Some of the common money errors among participants were not knowing the difference between good debt and bad debt, poor knowledge about credit cards, the difference between debit cards and credit cards, and budgeting, says Ms Pinto.
Money management is a critical life skill. It doesn’t matter what career one pursues, everyone needs to learn how to manage money, she says.
“This generation will be working in the gig economy where they won’t have a pay-cheque coming in, money security or pension," says Ms Pinto.
"The current generation is also going to graduate into one of the most economically challenging times in modern history and they are doing it with no money management skills. How can this be a good thing?”
She believes the private sector can do more to promote financial literacy among young students. But structuring financial literacy lessons can be difficult.
Vidhi Sawlani, a Grade 12 student at Dubai Gem Private School, says it is very hard to learn about money management unless one hears it directly from people who have made these decisions.

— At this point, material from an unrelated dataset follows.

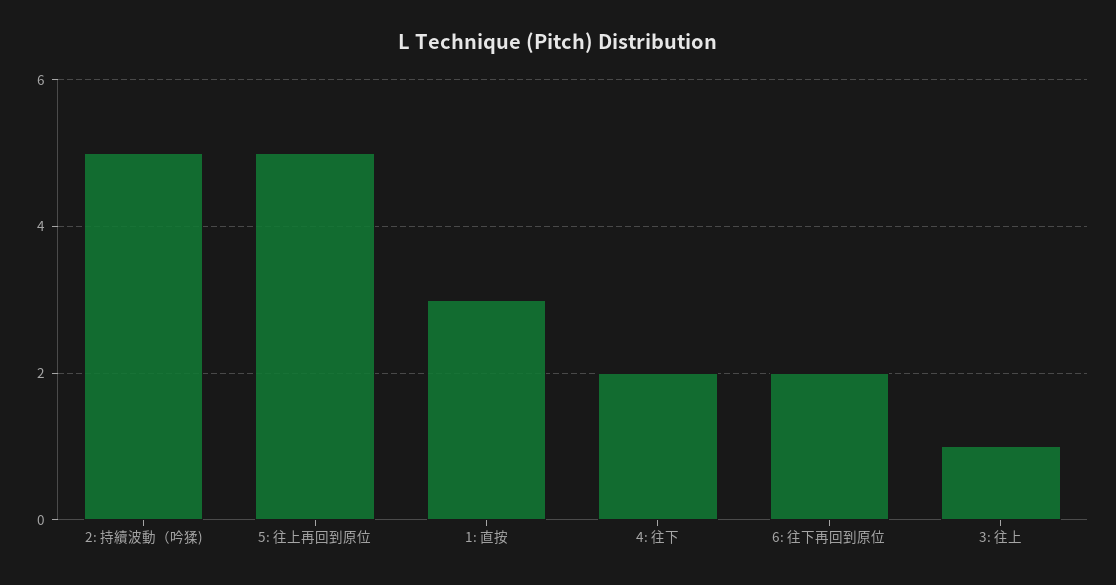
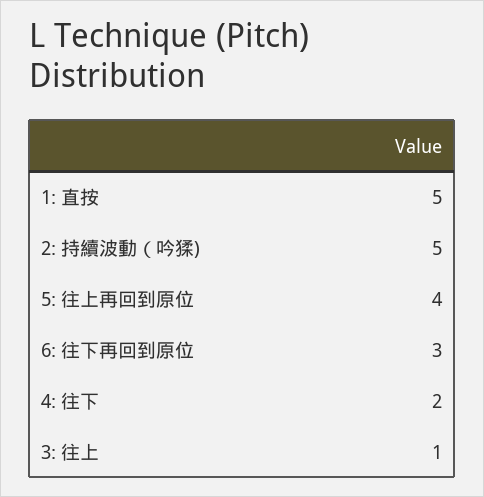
5: 往上再回到原位: 5 -> 4
1: 直按: 3 -> 5
6: 往下再回到原位: 2 -> 3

“You can’t really learn how to make financial decisions through textbooks. You need to talk to people about their mistakes, experiences and lessons learnt and build your way up,” she says.
Ms Sawlani, 16, saw many family members relocate to their home country of India because of financial problems during the pandemic. They did not have a lot of savings to fall back on, she says. This heightened her awareness to build an emergency fund as a safety net during difficult financial circumstances.

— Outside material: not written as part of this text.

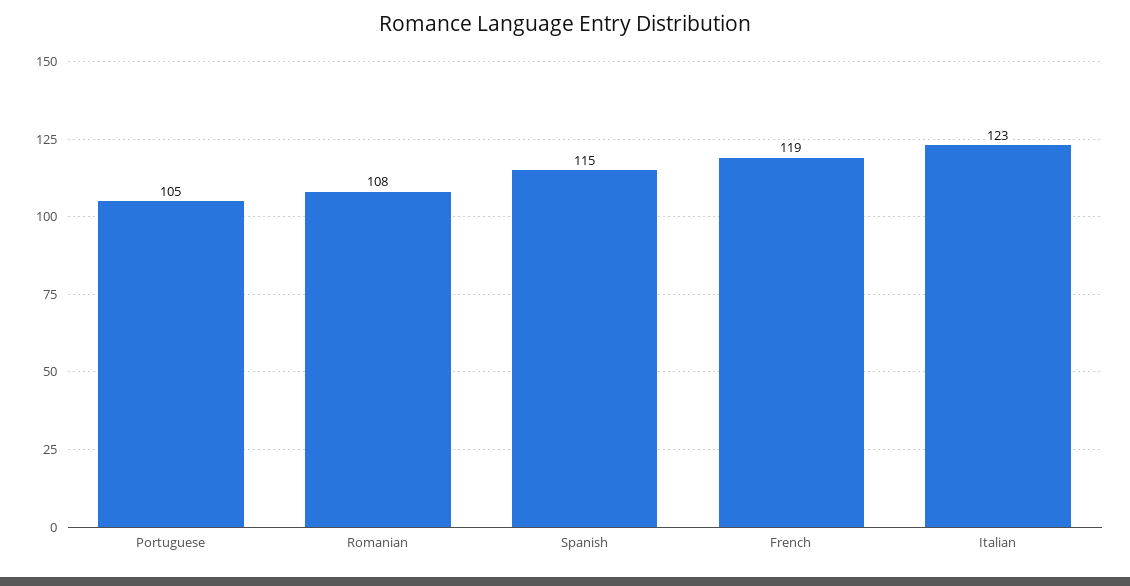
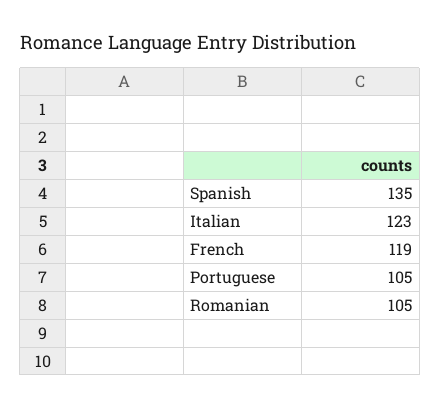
Romanian: 108 -> 105
Spanish: 115 -> 135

“I used to think that if I have too much money, I can’t handle it properly. But now I have realised that if you are rich, you need to learn to work with your money and avoid money mistakes,” says Ms Sawlani, who only recently learnt about saving, compound interest and the concept of an emergency fund.
Meanwhile, in a separate initiative, financial and technology professionals have joined hands to create Financial Awareness Simulation Training, or F@ST, a simulation-based programme to help the younger generation make financially responsible decisions and develop positive money habits.
They are collaborating with schools in Dubai to teach children about financial literacy.
The online programme simulates a family’s financial journey over a 15-year period and encourages discussions among participants on four pillars of personal finance – household budget, long-term goals, asset allocation and managing uncertainties.
“Everyday decisions made by the younger generation on their spending, saving, growth and retirement planning are all directly dependent on their financial awareness. This makes financial literacy a crucial life skill,” says Vijay Srivastava, co-founder of F@ST.
“Young adults are underprepared for life outside the comfort of their homes, at university and beyond due to critically low levels of awareness. With the unprecedented uncertainty the world is going through, it becomes even more important for young people to plan their financial future carefully and equip themselves with knowledge to have better control on their finances through different life stages,” he says.
Anishkaa Gehani, a Dubai-based entrepreneur and a parent to two children aged 16 and 9, says it would be beneficial if schools introduce financial literacy as a part of their curriculum.
“We have always taught our kids the principles of money management from the very beginning, starting with managing pocket money effectively. The current times have laid a lot of emphasis on the need to have a strong foundation in money matters,” she says.
In a bid to instil money management skills early, the family is taking measures to expand their children’s access to investment opportunities.
“My 16-year-old has access to stock investment training to ensure he is not afraid to invest and can take rational decisions related to money management,” says Ms Gehani.